--- Records provided ---
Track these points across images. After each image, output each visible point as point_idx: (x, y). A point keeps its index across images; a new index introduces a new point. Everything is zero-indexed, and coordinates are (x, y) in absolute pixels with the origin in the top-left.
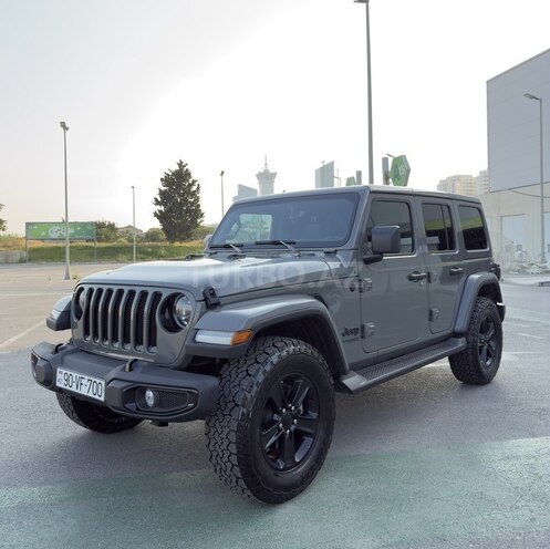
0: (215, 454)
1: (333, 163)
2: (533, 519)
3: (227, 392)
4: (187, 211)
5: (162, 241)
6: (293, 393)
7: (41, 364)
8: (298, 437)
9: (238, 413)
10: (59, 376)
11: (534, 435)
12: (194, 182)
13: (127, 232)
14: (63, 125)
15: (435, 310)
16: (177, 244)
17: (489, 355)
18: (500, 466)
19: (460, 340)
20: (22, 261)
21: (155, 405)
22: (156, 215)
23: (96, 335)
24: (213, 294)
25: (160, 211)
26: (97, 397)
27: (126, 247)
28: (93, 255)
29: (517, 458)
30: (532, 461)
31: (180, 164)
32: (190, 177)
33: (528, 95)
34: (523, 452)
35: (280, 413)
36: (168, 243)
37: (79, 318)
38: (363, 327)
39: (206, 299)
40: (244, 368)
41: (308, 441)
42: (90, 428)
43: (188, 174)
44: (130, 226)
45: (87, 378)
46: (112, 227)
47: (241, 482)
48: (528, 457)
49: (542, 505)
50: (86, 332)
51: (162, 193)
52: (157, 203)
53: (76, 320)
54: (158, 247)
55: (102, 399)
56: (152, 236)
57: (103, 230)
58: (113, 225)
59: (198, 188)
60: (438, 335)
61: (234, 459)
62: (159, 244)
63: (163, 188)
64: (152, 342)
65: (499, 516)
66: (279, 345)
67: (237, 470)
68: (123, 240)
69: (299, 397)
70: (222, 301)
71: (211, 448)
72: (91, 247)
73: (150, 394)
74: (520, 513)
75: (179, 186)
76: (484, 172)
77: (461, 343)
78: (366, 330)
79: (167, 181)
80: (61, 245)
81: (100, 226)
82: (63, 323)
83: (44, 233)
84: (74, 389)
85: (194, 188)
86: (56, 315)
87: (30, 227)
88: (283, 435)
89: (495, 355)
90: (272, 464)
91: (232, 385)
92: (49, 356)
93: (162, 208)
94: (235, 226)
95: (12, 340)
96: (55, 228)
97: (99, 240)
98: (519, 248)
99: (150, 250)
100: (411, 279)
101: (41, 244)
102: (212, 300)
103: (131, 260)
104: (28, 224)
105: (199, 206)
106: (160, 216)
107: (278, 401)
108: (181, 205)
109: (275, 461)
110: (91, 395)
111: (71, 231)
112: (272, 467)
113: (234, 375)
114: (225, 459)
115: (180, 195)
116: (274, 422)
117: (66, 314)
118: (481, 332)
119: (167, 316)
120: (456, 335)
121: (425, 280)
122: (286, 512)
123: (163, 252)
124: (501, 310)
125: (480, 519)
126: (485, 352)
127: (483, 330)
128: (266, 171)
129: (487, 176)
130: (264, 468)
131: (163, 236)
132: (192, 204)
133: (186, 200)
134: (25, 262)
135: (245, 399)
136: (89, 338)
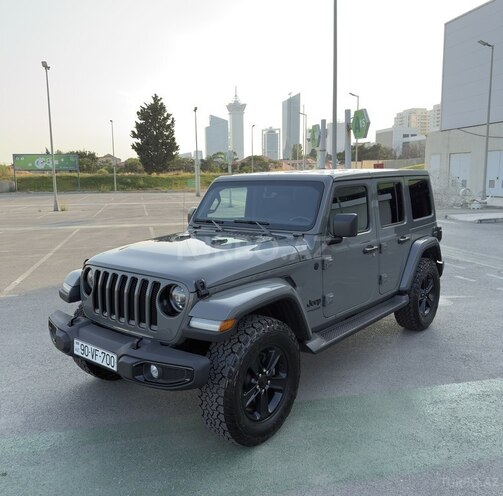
0: (206, 412)
1: (299, 95)
2: (450, 458)
3: (216, 366)
4: (163, 144)
5: (140, 171)
6: (268, 359)
7: (59, 334)
8: (271, 393)
9: (225, 383)
10: (76, 346)
11: (458, 381)
12: (169, 115)
13: (107, 161)
14: (45, 65)
15: (384, 275)
16: (154, 175)
17: (427, 305)
18: (430, 410)
19: (404, 297)
20: (11, 190)
21: (159, 377)
22: (133, 147)
23: (104, 310)
24: (203, 286)
25: (138, 144)
26: (110, 367)
27: (107, 178)
28: (77, 185)
29: (442, 402)
30: (454, 405)
31: (155, 98)
32: (165, 111)
33: (481, 42)
34: (448, 396)
35: (257, 378)
36: (146, 174)
37: (89, 294)
38: (324, 298)
39: (197, 291)
40: (229, 347)
41: (278, 396)
42: (99, 377)
43: (163, 108)
44: (109, 156)
45: (101, 351)
46: (92, 156)
47: (228, 434)
48: (451, 401)
49: (458, 445)
50: (96, 306)
51: (138, 126)
52: (135, 135)
53: (86, 296)
54: (137, 178)
55: (115, 369)
56: (130, 166)
57: (85, 160)
58: (94, 154)
59: (173, 122)
60: (385, 295)
61: (222, 417)
62: (138, 174)
63: (139, 122)
64: (153, 321)
65: (425, 455)
66: (257, 325)
67: (224, 425)
68: (103, 170)
69: (272, 363)
70: (211, 291)
71: (203, 407)
72: (75, 177)
73: (154, 368)
74: (440, 452)
75: (155, 119)
76: (438, 106)
77: (404, 300)
78: (327, 299)
79: (143, 114)
80: (47, 174)
81: (81, 155)
82: (74, 296)
83: (30, 165)
84: (90, 358)
85: (169, 122)
86: (68, 289)
87: (17, 159)
88: (260, 394)
89: (433, 305)
90: (250, 416)
91: (220, 360)
92: (67, 328)
93: (139, 141)
94: (216, 202)
95: (18, 281)
96: (41, 160)
97: (82, 170)
98: (464, 184)
99: (129, 180)
100: (365, 252)
101: (29, 174)
102: (203, 292)
103: (113, 189)
104: (15, 156)
105: (174, 139)
106: (138, 148)
107: (255, 369)
108: (157, 138)
109: (252, 413)
110: (104, 364)
111: (56, 162)
112: (251, 419)
113: (221, 352)
114: (215, 416)
115: (155, 128)
116: (252, 385)
117: (76, 289)
118: (423, 288)
119: (165, 303)
120: (400, 293)
121: (377, 252)
122: (262, 452)
123: (142, 183)
124: (440, 268)
125: (410, 458)
126: (424, 304)
127: (424, 286)
128: (236, 102)
129: (441, 110)
130: (245, 421)
131: (141, 167)
132: (167, 137)
133: (161, 133)
134: (14, 191)
135: (231, 371)
136: (98, 311)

--- Problem statement ---
Convert the records above into a JSON list of strings with one string per line, skipping blank lines and leaving the pictures out.

--- Solution to this problem ---
[
  "Track these points across images. After each image, output each visible point as point_idx: (x, y). A point keeps its index across images; a new index introduces a new point. Everything is zero-indexed, and coordinates are (x, y) in absolute pixels with the origin in the top-left.",
  "0: (215, 454)",
  "1: (333, 163)",
  "2: (533, 519)",
  "3: (227, 392)",
  "4: (187, 211)",
  "5: (162, 241)",
  "6: (293, 393)",
  "7: (41, 364)",
  "8: (298, 437)",
  "9: (238, 413)",
  "10: (59, 376)",
  "11: (534, 435)",
  "12: (194, 182)",
  "13: (127, 232)",
  "14: (63, 125)",
  "15: (435, 310)",
  "16: (177, 244)",
  "17: (489, 355)",
  "18: (500, 466)",
  "19: (460, 340)",
  "20: (22, 261)",
  "21: (155, 405)",
  "22: (156, 215)",
  "23: (96, 335)",
  "24: (213, 294)",
  "25: (160, 211)",
  "26: (97, 397)",
  "27: (126, 247)",
  "28: (93, 255)",
  "29: (517, 458)",
  "30: (532, 461)",
  "31: (180, 164)",
  "32: (190, 177)",
  "33: (528, 95)",
  "34: (523, 452)",
  "35: (280, 413)",
  "36: (168, 243)",
  "37: (79, 318)",
  "38: (363, 327)",
  "39: (206, 299)",
  "40: (244, 368)",
  "41: (308, 441)",
  "42: (90, 428)",
  "43: (188, 174)",
  "44: (130, 226)",
  "45: (87, 378)",
  "46: (112, 227)",
  "47: (241, 482)",
  "48: (528, 457)",
  "49: (542, 505)",
  "50: (86, 332)",
  "51: (162, 193)",
  "52: (157, 203)",
  "53: (76, 320)",
  "54: (158, 247)",
  "55: (102, 399)",
  "56: (152, 236)",
  "57: (103, 230)",
  "58: (113, 225)",
  "59: (198, 188)",
  "60: (438, 335)",
  "61: (234, 459)",
  "62: (159, 244)",
  "63: (163, 188)",
  "64: (152, 342)",
  "65: (499, 516)",
  "66: (279, 345)",
  "67: (237, 470)",
  "68: (123, 240)",
  "69: (299, 397)",
  "70: (222, 301)",
  "71: (211, 448)",
  "72: (91, 247)",
  "73: (150, 394)",
  "74: (520, 513)",
  "75: (179, 186)",
  "76: (484, 172)",
  "77: (461, 343)",
  "78: (366, 330)",
  "79: (167, 181)",
  "80: (61, 245)",
  "81: (100, 226)",
  "82: (63, 323)",
  "83: (44, 233)",
  "84: (74, 389)",
  "85: (194, 188)",
  "86: (56, 315)",
  "87: (30, 227)",
  "88: (283, 435)",
  "89: (495, 355)",
  "90: (272, 464)",
  "91: (232, 385)",
  "92: (49, 356)",
  "93: (162, 208)",
  "94: (235, 226)",
  "95: (12, 340)",
  "96: (55, 228)",
  "97: (99, 240)",
  "98: (519, 248)",
  "99: (150, 250)",
  "100: (411, 279)",
  "101: (41, 244)",
  "102: (212, 300)",
  "103: (131, 260)",
  "104: (28, 224)",
  "105: (199, 206)",
  "106: (160, 216)",
  "107: (278, 401)",
  "108: (181, 205)",
  "109: (275, 461)",
  "110: (91, 395)",
  "111: (71, 231)",
  "112: (272, 467)",
  "113: (234, 375)",
  "114: (225, 459)",
  "115: (180, 195)",
  "116: (274, 422)",
  "117: (66, 314)",
  "118: (481, 332)",
  "119: (167, 316)",
  "120: (456, 335)",
  "121: (425, 280)",
  "122: (286, 512)",
  "123: (163, 252)",
  "124: (501, 310)",
  "125: (480, 519)",
  "126: (485, 352)",
  "127: (483, 330)",
  "128: (266, 171)",
  "129: (487, 176)",
  "130: (264, 468)",
  "131: (163, 236)",
  "132: (192, 204)",
  "133: (186, 200)",
  "134: (25, 262)",
  "135: (245, 399)",
  "136: (89, 338)",
  "0: (206, 412)",
  "1: (299, 95)",
  "2: (450, 458)",
  "3: (216, 366)",
  "4: (163, 144)",
  "5: (140, 171)",
  "6: (268, 359)",
  "7: (59, 334)",
  "8: (271, 393)",
  "9: (225, 383)",
  "10: (76, 346)",
  "11: (458, 381)",
  "12: (169, 115)",
  "13: (107, 161)",
  "14: (45, 65)",
  "15: (384, 275)",
  "16: (154, 175)",
  "17: (427, 305)",
  "18: (430, 410)",
  "19: (404, 297)",
  "20: (11, 190)",
  "21: (159, 377)",
  "22: (133, 147)",
  "23: (104, 310)",
  "24: (203, 286)",
  "25: (138, 144)",
  "26: (110, 367)",
  "27: (107, 178)",
  "28: (77, 185)",
  "29: (442, 402)",
  "30: (454, 405)",
  "31: (155, 98)",
  "32: (165, 111)",
  "33: (481, 42)",
  "34: (448, 396)",
  "35: (257, 378)",
  "36: (146, 174)",
  "37: (89, 294)",
  "38: (324, 298)",
  "39: (197, 291)",
  "40: (229, 347)",
  "41: (278, 396)",
  "42: (99, 377)",
  "43: (163, 108)",
  "44: (109, 156)",
  "45: (101, 351)",
  "46: (92, 156)",
  "47: (228, 434)",
  "48: (451, 401)",
  "49: (458, 445)",
  "50: (96, 306)",
  "51: (138, 126)",
  "52: (135, 135)",
  "53: (86, 296)",
  "54: (137, 178)",
  "55: (115, 369)",
  "56: (130, 166)",
  "57: (85, 160)",
  "58: (94, 154)",
  "59: (173, 122)",
  "60: (385, 295)",
  "61: (222, 417)",
  "62: (138, 174)",
  "63: (139, 122)",
  "64: (153, 321)",
  "65: (425, 455)",
  "66: (257, 325)",
  "67: (224, 425)",
  "68: (103, 170)",
  "69: (272, 363)",
  "70: (211, 291)",
  "71: (203, 407)",
  "72: (75, 177)",
  "73: (154, 368)",
  "74: (440, 452)",
  "75: (155, 119)",
  "76: (438, 106)",
  "77: (404, 300)",
  "78: (327, 299)",
  "79: (143, 114)",
  "80: (47, 174)",
  "81: (81, 155)",
  "82: (74, 296)",
  "83: (30, 165)",
  "84: (90, 358)",
  "85: (169, 122)",
  "86: (68, 289)",
  "87: (17, 159)",
  "88: (260, 394)",
  "89: (433, 305)",
  "90: (250, 416)",
  "91: (220, 360)",
  "92: (67, 328)",
  "93: (139, 141)",
  "94: (216, 202)",
  "95: (18, 281)",
  "96: (41, 160)",
  "97: (82, 170)",
  "98: (464, 184)",
  "99: (129, 180)",
  "100: (365, 252)",
  "101: (29, 174)",
  "102: (203, 292)",
  "103: (113, 189)",
  "104: (15, 156)",
  "105: (174, 139)",
  "106: (138, 148)",
  "107: (255, 369)",
  "108: (157, 138)",
  "109: (252, 413)",
  "110: (104, 364)",
  "111: (56, 162)",
  "112: (251, 419)",
  "113: (221, 352)",
  "114: (215, 416)",
  "115: (155, 128)",
  "116: (252, 385)",
  "117: (76, 289)",
  "118: (423, 288)",
  "119: (165, 303)",
  "120: (400, 293)",
  "121: (377, 252)",
  "122: (262, 452)",
  "123: (142, 183)",
  "124: (440, 268)",
  "125: (410, 458)",
  "126: (424, 304)",
  "127: (424, 286)",
  "128: (236, 102)",
  "129: (441, 110)",
  "130: (245, 421)",
  "131: (141, 167)",
  "132: (167, 137)",
  "133: (161, 133)",
  "134: (14, 191)",
  "135: (231, 371)",
  "136: (98, 311)"
]